- [Text block]:
After more than twenty years helping organisations understand how people behave, I’ve become convinced of something simple. In the AI adoption race, the businesses that thrive won’t be the ones with the cleverest technology. They’ll be the ones that don’t forget there’s a person on the other side of the screen/phone/app. And the good news, particularly if you’ve spent a career working with people, is that this plays entirely to your unique strengths.
We’re wired for human connection
Think about a moment when someone made you feel truly looked after. You’ve probably forgotten the exact words they said, but you remember how it felt. That’s not sentiment, it’s how we’re built. We store emotion far more reliably than detail.
Behavioural science keeps landing on the same truth: trust, empathy and a sense of belonging are the foundations of every strong relationship, whether that’s with a brand, a colleague or a friend. As more of daily life gets automated, the moments that carry genuine warmth stand out more, not less. Scarcity does funny things to value. When human attention becomes rarer, it becomes more precious.

- [Actions to take]:
1. Answer these about the piece on AI and human connection:
(a) For how many years has the writer helped organizations understand how people behave?
(b) What does the text say we store far more reliably than detail?
(c) What three things does behavioral science name as the foundations of every strong relationship?
2. Write the next few sentences of the piece on AI and human connection, picking up right after its last sentence.
You won't need the lines that come after the text.

- [Dataset records]:
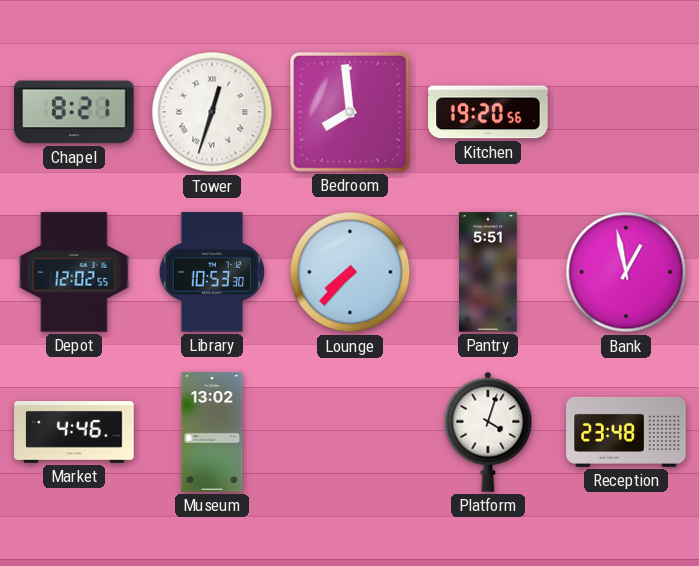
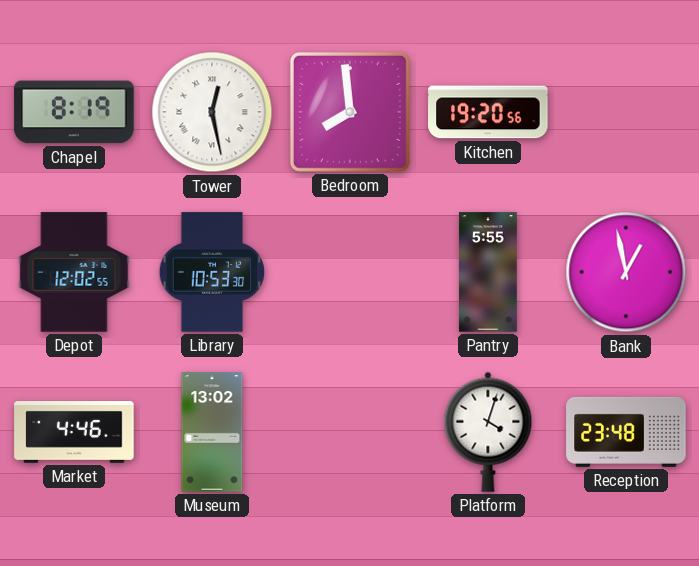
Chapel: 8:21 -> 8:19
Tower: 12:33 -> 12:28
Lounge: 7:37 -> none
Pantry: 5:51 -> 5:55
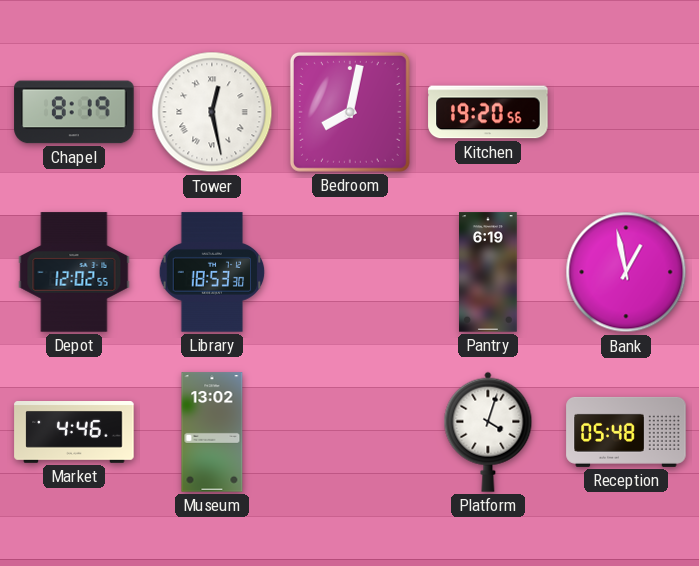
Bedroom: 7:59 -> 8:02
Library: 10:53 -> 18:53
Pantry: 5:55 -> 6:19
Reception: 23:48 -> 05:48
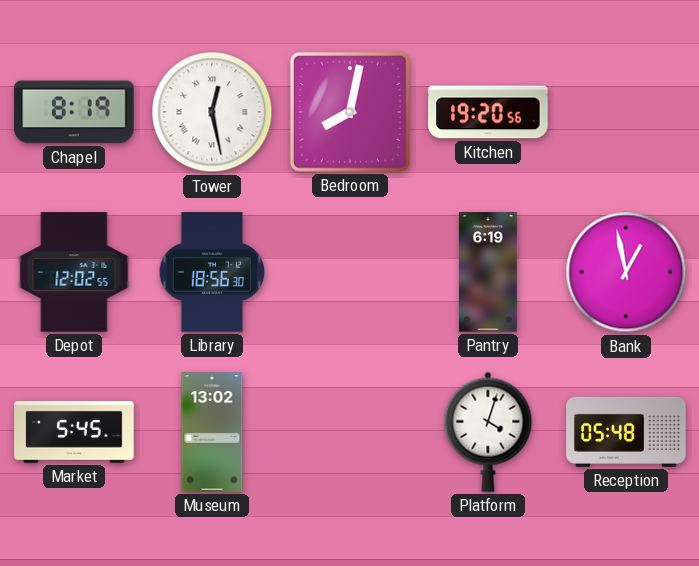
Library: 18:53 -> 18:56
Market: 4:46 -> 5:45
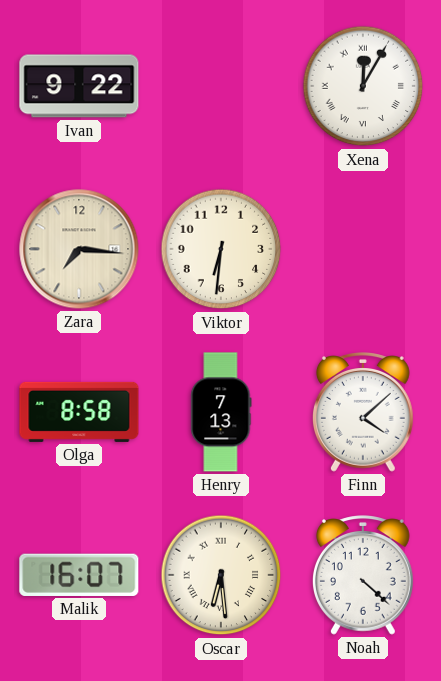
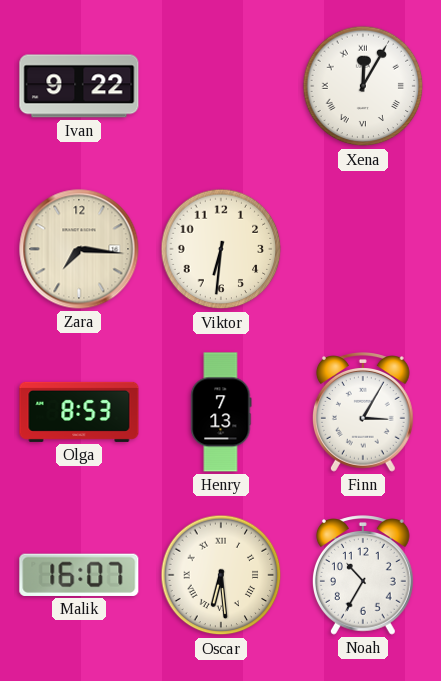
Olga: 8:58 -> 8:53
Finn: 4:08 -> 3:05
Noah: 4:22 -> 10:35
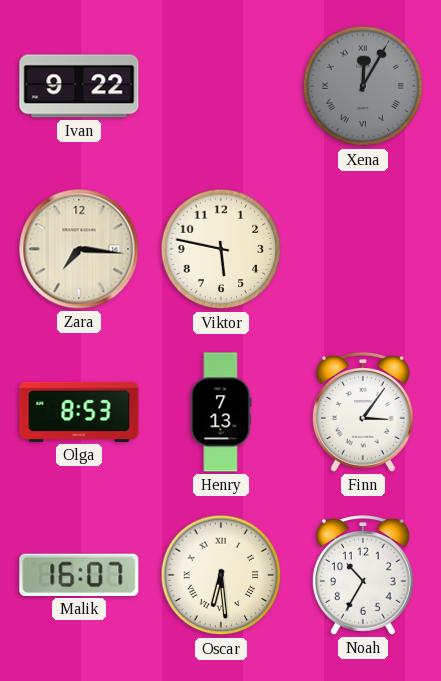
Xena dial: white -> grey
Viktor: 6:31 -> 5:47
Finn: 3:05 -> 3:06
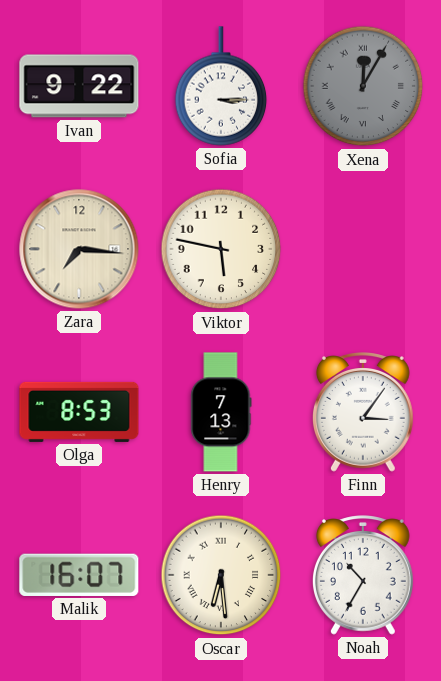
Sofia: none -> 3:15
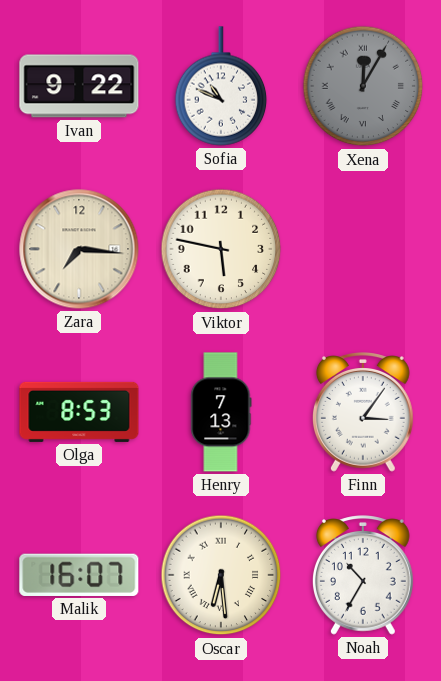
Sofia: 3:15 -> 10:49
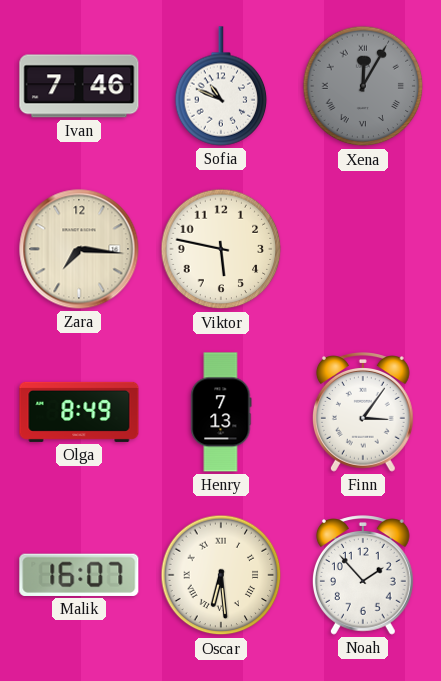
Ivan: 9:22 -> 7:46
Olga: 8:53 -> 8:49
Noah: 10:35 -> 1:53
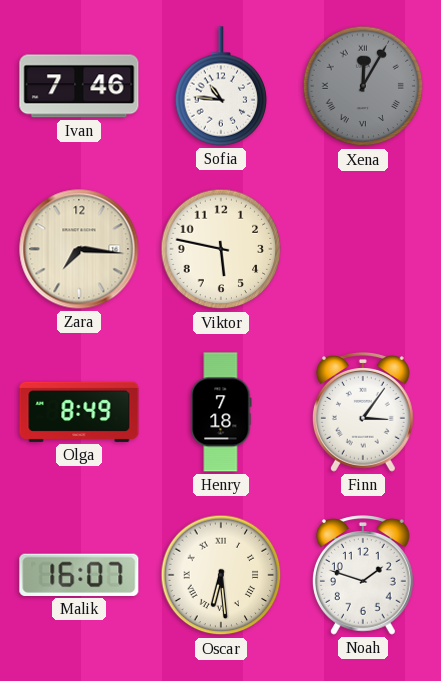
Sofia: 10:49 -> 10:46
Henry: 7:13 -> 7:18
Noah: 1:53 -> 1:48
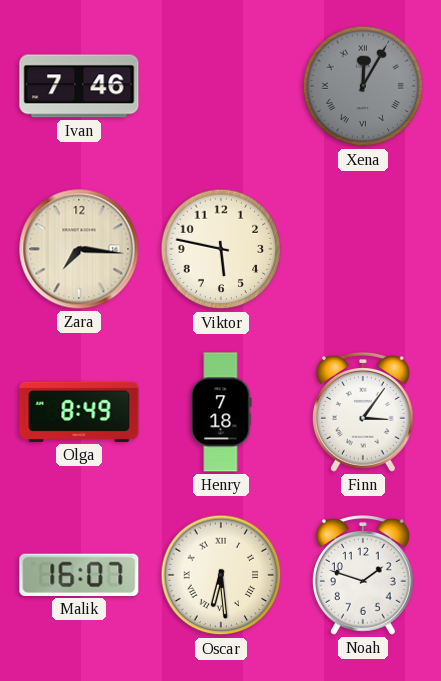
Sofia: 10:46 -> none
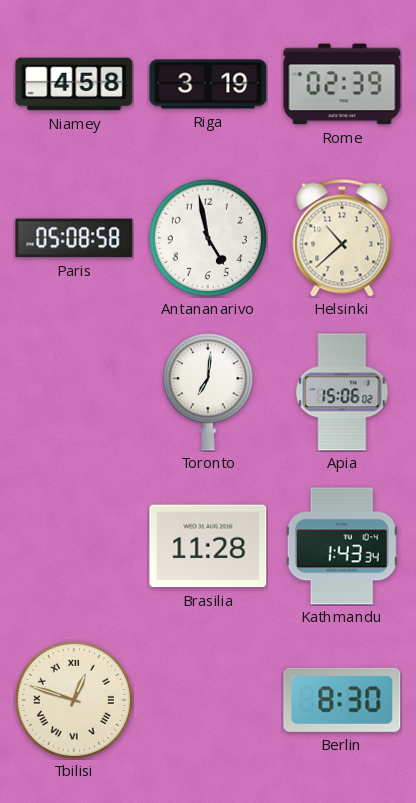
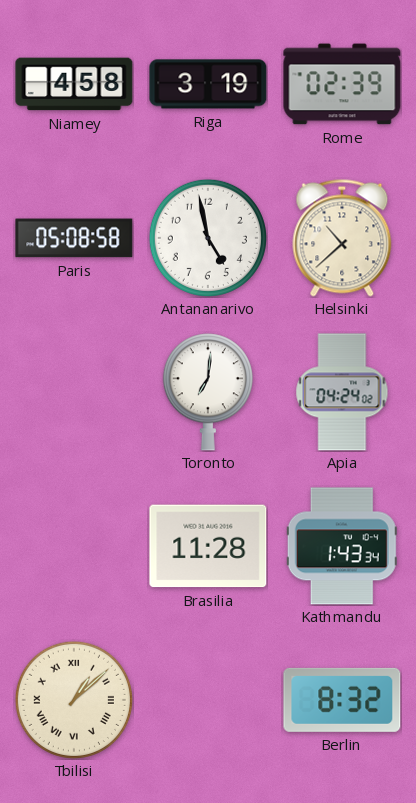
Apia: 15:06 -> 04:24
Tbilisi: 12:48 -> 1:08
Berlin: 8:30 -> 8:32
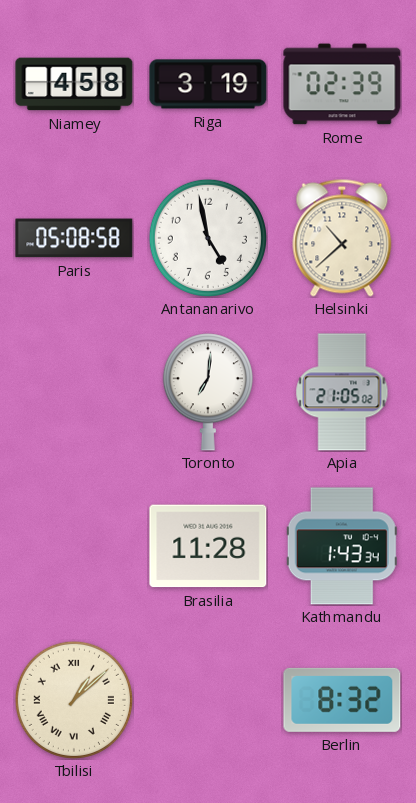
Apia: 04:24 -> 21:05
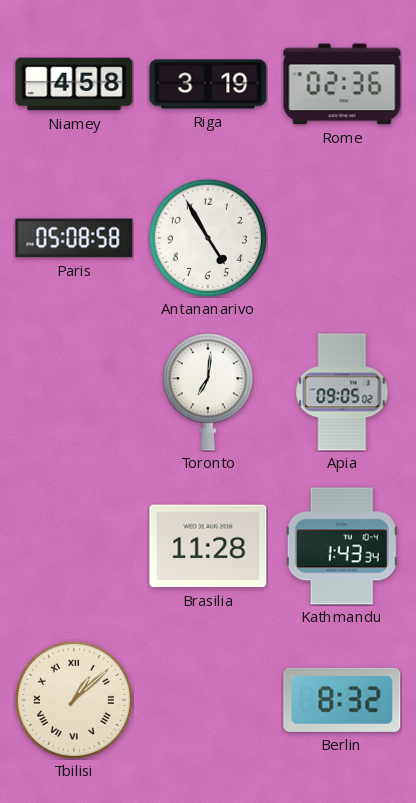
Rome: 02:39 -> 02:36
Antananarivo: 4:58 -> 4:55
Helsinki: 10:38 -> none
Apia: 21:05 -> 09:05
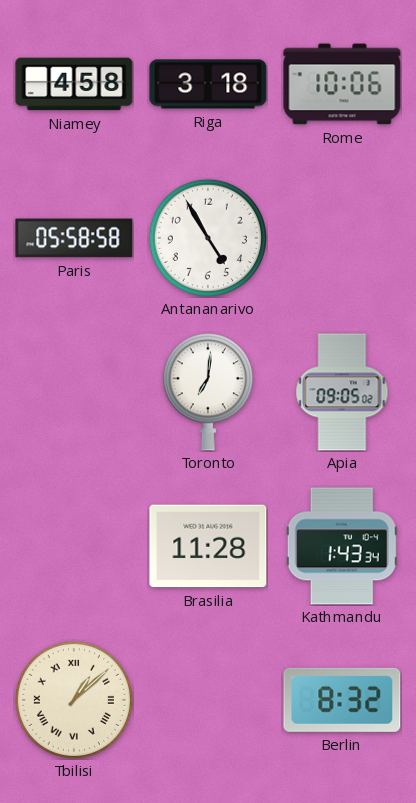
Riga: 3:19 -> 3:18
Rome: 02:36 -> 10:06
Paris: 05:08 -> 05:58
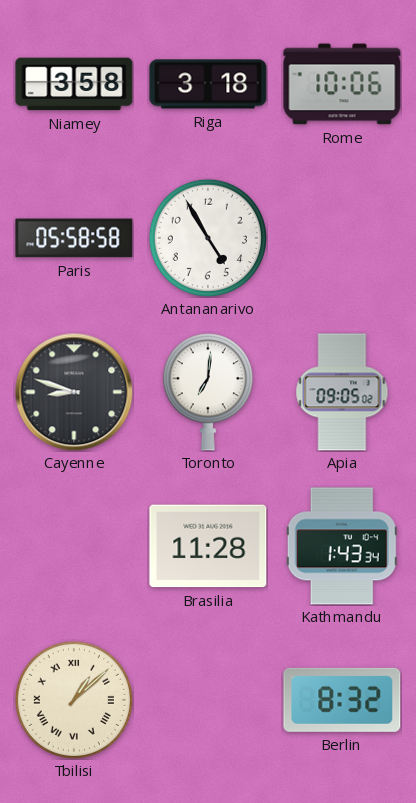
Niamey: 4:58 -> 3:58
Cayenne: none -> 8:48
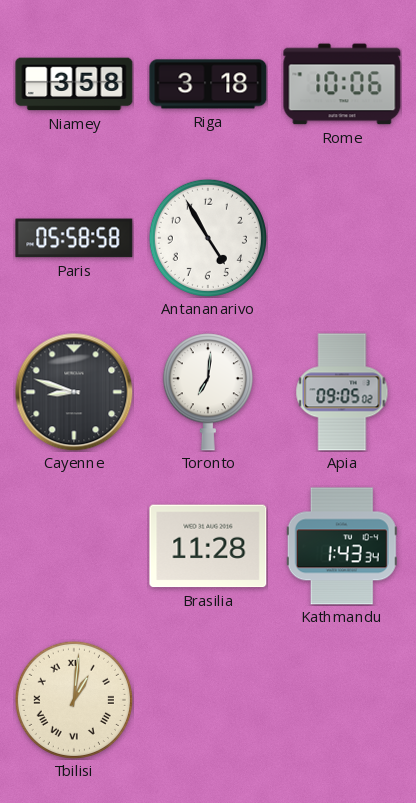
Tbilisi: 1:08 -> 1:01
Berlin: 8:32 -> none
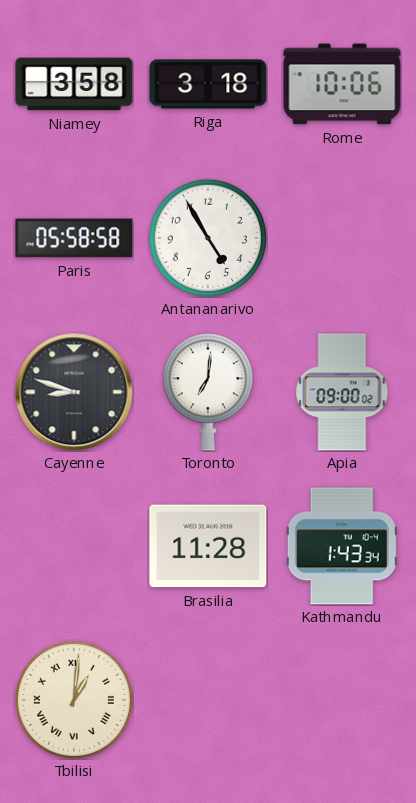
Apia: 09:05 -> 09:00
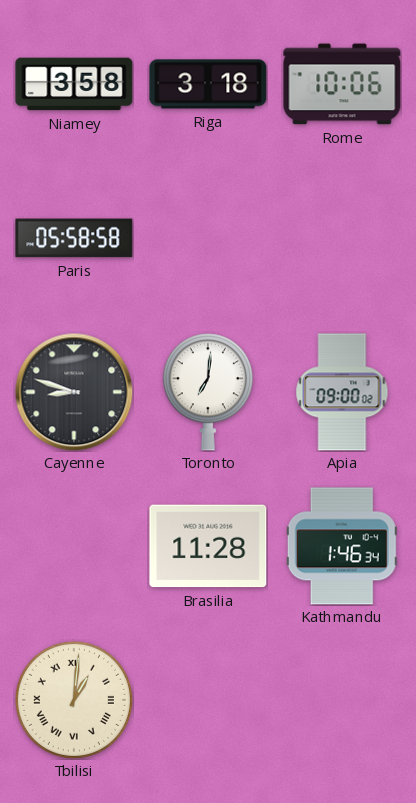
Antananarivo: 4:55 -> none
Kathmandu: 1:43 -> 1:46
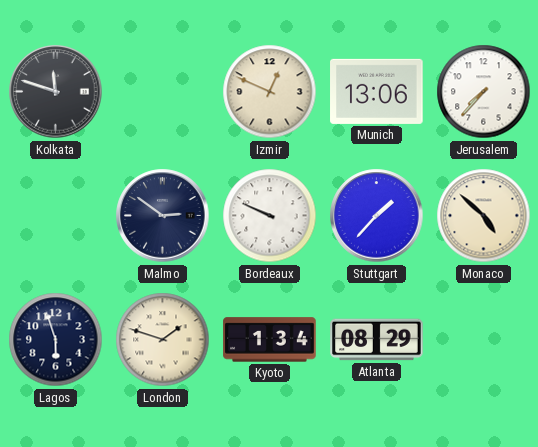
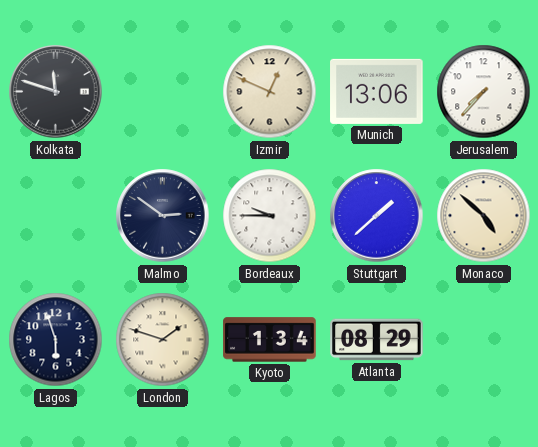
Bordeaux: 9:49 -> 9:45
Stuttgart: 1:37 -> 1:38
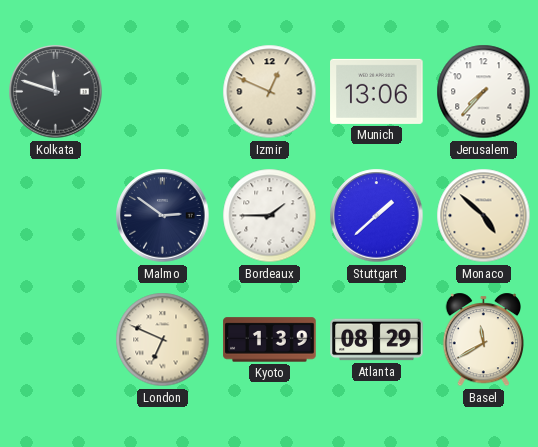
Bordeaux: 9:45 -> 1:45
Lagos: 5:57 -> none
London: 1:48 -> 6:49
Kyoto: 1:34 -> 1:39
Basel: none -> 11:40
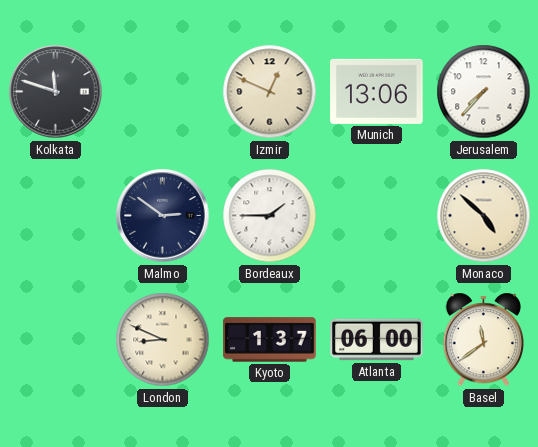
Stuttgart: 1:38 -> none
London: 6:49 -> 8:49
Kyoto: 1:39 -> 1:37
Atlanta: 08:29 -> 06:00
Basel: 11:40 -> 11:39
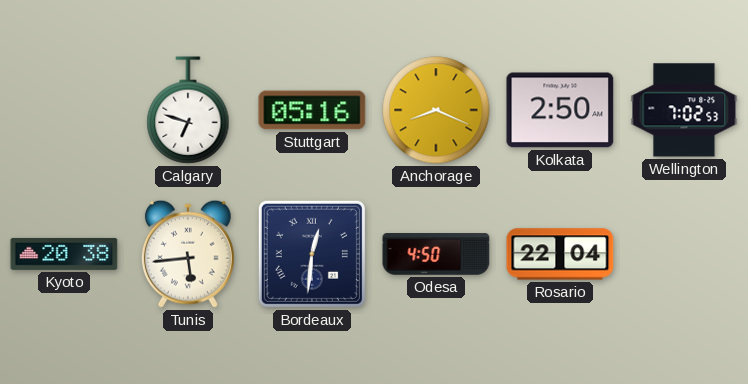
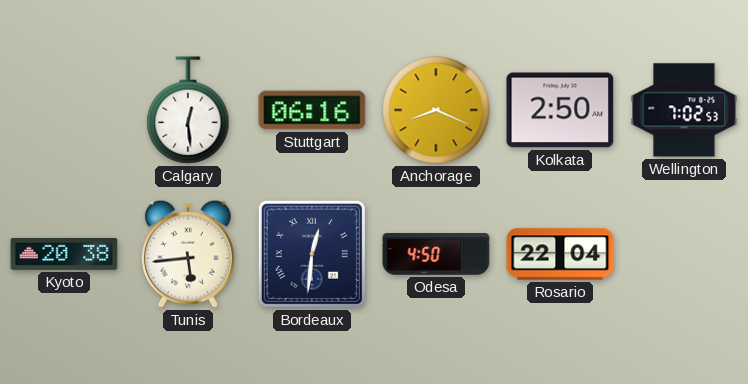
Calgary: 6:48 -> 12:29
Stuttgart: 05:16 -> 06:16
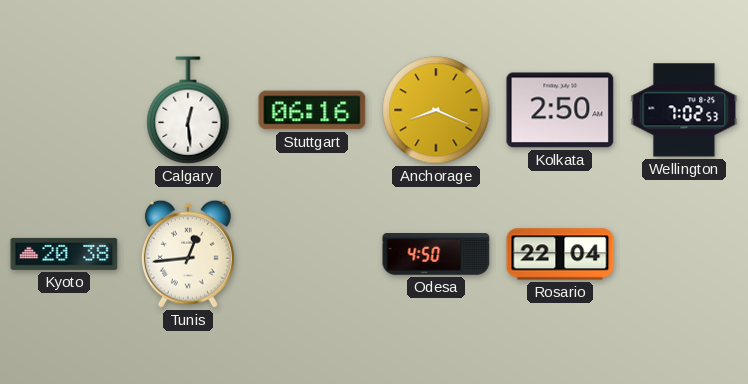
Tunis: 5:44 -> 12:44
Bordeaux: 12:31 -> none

- [Answers given]:
1.
(a) More than twenty years.
(b) Emotion.
(c) Trust, empathy and a sense of belonging.

2.
What AI Can Do, and What It Can’t
I want to be clear, for the avoidance of doubt I’m not a luddite, I’m optimistic about technology. Used well, it’s brilliant. AI can take away friction, answer a simple question at two in the morning, remember your preferences and handle the repetitive work that wears people down. That frees us up for the things that matter.
But there’s a line it struggles to cross. Yes, AI can recognise the words you’re using, but it can’t truly feel the emotion behind them. Yes, it can follow a script, but it can’t read the pause, the tone, the thing you’re not quite saying. So, when someone is stressed, upset or facing a genuine problem, they don’t want a faster system. They want a human who listens, empathises and cares. That’s the bit no algorithm has cracked, and I suspect it won’t for a long time (if ever).
Great experiences start long before someone becomes a customer
I believe that the principles that make businesses better with customers are the same ones that make us better with each other. It’s just extending our interpersonal social relationships to a business context.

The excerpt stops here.